Si tout le monde est d’accord pour dire qu’il ne se pose pas un problème de Premier ministre au Gabon et que la question de la mal gouvernance se trouve ailleurs, il faut dire que si Ossouka veut durer à la primature jusqu’en 2023, il lui faut définir les urgences en matière d’emploi, d’éducation, de santé, de logement, de route et même de technologie. Après avoir défini ces urgences, elle doit dire aux Gabonais comment elle compte les financer. Aujourd’hui, dès que l’argent tombe, ça va dans les salaires et la dette. Et dans les miettes qui restent, les détournements et la corruption se pointent…
Nous adressons nos félicitations à Rose Christiane Ossouka Raponda, pour sa nomination à la primature, avec l’idée qu’elle prendra son courage pour affronter les problèmes auxquels sont confrontés les Gabonais au quotidien. Le peuple attend d’elle qu’elle s’attaque à la pauvreté, à la précarité sociale, au logement, à l’accès de tous à l’eau et à l’électricité, à la santé et, surtout, à l’éducation, car c’est à un véritable crime, pour ne pas dire un génocide culturel, auquel nous assistons en ce moment face à la mort de l’éducation par l’actuel régime. Face à une année pourtant blanche, le régime refuse de le dire pour, malheureusement, la bricoler.
Inutile de passer à l’Assemblée nationale pour nous révéler un catalogue d’intentions comme vos prédécesseurs. Nous espérons que votre passage à l’Assemblée nationale, puisqu’on vous prête des qualités de technicienne et de grande économiste, devrait être un étalage de vos urgences avec les financements qui vont avec à l’appui. Autrement dit, moyens et financements. En clair, il ne suffira pas de dire ça va coûter tant, mais aussi dire et expliquer d’où viendra l’argent. On nous a dit que Nkoghe Bekale a été viré parce qu’il fallait un économiste à sa place. Vous êtes donc la personne de la situation si l’on s’en tient à ce que dit le palais. Alors, à l’ouvrage !

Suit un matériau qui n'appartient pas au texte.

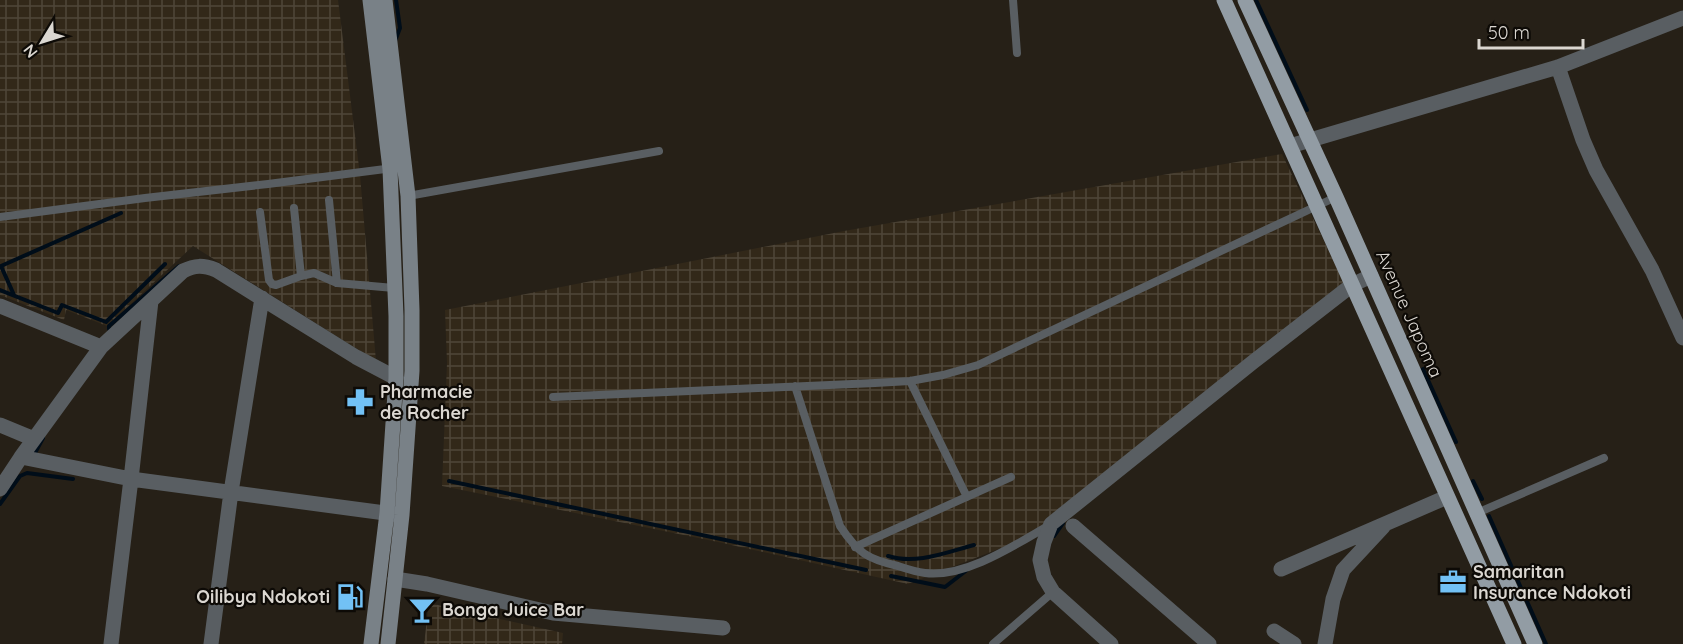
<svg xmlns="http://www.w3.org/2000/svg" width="1683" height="644" font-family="Quicksand,sans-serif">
  <defs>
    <pattern id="industrial-grid" width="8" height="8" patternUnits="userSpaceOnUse" patternTransform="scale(1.5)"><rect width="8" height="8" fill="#322819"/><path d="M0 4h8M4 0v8" fill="none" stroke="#4f4639"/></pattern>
  </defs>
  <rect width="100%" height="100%" fill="#262017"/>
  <!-- industrial -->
  <path fill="url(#industrial-grid)" d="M0,0H338L360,175L376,361L193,246L107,326L66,310L64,320L0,295Z
    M1282,154L1347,289L1055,518L1014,543L908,584L718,542L442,486L447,363L445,310L844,231Z
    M429,603L563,633L562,644H424Z"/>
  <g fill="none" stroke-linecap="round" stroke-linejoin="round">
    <!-- stream -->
    <path stroke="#000d19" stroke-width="4" d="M1256,0L1307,110
      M395,41L400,28L396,0
      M0,290L58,313L62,305L106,322L165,264
      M14,295L1,266L121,213
      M109,329V326L179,266
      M1423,369L1456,442
      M35,453L43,438
      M449,481L866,570
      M1473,481L1482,499
      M0,504L20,476L27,473L73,479
      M1489,516L1546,644
      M1054,536L1063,523
      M888,556C916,565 947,552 974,545
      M891,576L945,587L967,570"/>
    <!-- service -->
    <path stroke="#595e62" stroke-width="8" d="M1013,0L1017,53
      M408,196L659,151
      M329,200L337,283
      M294,208L301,276
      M260,212L269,280L272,284L276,285L301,276L314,273L337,283L394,288
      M0,217L145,198L268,184L393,168
      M910,381L967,497
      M795,386L840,526C858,553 867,559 898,566C907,569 916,572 925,573C965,578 1015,545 1048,526
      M553,397L875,383L910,381L943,375L978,365L1336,197
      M1477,513L1604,458
      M855,547L1011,477
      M993,644L1053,592"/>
    <!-- minor -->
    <path stroke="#595e62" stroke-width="15" d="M1558,67L1583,140L1596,170L1652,270L1683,338
      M1290,146L1558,67L1683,18
      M0,306L101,347
      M0,425L34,439
      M21,457L131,479L400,515
      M0,489L21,457L101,347L183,271C195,265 203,265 216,270L356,357L396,378
      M1073,526L1209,644
      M1281,569L1447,497
      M395,579L427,584L553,613L723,628
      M1274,631L1294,644
      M111,644L131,479L151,301
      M211,644L231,492L262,298
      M1111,644L1053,592L1044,577L1040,560L1044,542L1051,524L1253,362L1352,285L1371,276
      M1325,644L1333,599L1343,570L1383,527"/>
    <!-- secondary -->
    <path stroke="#798187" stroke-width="15" d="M370,0L390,169L396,316V378L387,513L371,644
      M385,0L408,196L412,310V371L402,515L388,644"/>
    <!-- primary -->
    <path stroke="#929ca4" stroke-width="15" d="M1224,0L1514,644
      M1245,0L1336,197L1535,644"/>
  </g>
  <!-- icons -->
  <defs>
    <symbol id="pharmacy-bare" viewBox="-9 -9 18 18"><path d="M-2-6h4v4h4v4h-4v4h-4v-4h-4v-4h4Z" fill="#72c1f5" stroke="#0d0a06" stroke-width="2.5" paint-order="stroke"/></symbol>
    <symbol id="office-bare" viewBox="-9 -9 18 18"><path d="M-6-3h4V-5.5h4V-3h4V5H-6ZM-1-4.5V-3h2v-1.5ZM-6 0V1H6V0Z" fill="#72c1f5" stroke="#0d0a06" stroke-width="2.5" paint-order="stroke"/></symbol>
    <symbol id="fuel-bare" viewBox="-9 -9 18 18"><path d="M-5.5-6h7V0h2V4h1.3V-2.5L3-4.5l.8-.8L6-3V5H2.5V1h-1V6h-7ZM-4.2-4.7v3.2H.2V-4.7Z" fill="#72c1f5" stroke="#0d0a06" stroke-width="2.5" paint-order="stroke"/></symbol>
    <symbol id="bar-bare" viewBox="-9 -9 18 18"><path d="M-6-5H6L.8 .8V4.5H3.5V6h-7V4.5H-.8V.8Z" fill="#72c1f5" stroke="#0d0a06" stroke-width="2.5" paint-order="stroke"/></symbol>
  </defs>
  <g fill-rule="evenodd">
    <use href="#pharmacy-bare" x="341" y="383" width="38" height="38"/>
    <use href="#office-bare" x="1434" y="563" width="38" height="38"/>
    <use href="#fuel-bare" x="331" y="578" width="38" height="38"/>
    <use href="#bar-bare" x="403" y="591" width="38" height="38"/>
  </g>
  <g text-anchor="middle" stroke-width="4.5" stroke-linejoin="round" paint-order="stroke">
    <!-- street labels -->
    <g font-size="18" fill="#dbd7d1" stroke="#0d0a06">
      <text transform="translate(1409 314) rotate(66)" y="6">Avenue Japoma</text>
    </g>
    <!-- poi labels -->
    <g font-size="18" font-weight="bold" fill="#dbd7d1" stroke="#0d0a06" text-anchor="start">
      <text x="380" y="398">Pharmacie<tspan x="380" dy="21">de Rocher</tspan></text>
      <text x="1473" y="578">Samaritan<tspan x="1473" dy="21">Insurance Ndokoti</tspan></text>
      <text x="330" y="603" text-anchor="end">Oilibya Ndokoti</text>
      <text x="442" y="616">Bonga Juice Bar</text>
    </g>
  </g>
  <!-- north arrow -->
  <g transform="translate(42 42) rotate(232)" stroke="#0d0a06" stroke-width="4.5" paint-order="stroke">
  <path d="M0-4.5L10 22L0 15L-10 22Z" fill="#dbd7d1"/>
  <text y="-9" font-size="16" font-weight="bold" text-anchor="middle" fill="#dbd7d1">N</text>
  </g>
  <!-- scale -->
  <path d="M1479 39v9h104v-9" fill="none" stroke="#dbd7d1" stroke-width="3"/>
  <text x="1488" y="39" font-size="18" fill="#dbd7d1" stroke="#0d0a06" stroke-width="4.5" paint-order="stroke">50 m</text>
</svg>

Mais n’oubliez pas le volet politique de votre mandat. Les Gabonais se posent la question de savoir si Rose Christiane Ossouka a ou aura les moyens d’affronter les problèmes que rencontrent les Gabonais. Et le premier de ces problèmes est la crise politique. Depuis 18 mois, la communauté nationale et internationale se pose la question de savoir si Ali Bongo, affaibli, par la maladie, est en capacité ou non de gouverner le pays. Quelle sera sa marge de manœuvre pour expliquer urbi et orbi que le chef de l’Etat est en capacité de présider lui-même le pays et non par procuration ? En son temps, la Cour constitutionnelle est venue jouer les pompiers en balayant la vacance d’un revers de la main pour parler d’« indisponibilité temporaire ». Rose Christiane Ossouka doit savoir que c’est de la réponse à cette question que dépendra l’activation de l’article 13 ou pas de la Constitution. En sa qualité de Premier ministre d’Ali Bongo, Rose Christiane Ossouka peut-elle être juge et partie ? Ces questions restent ouvertes.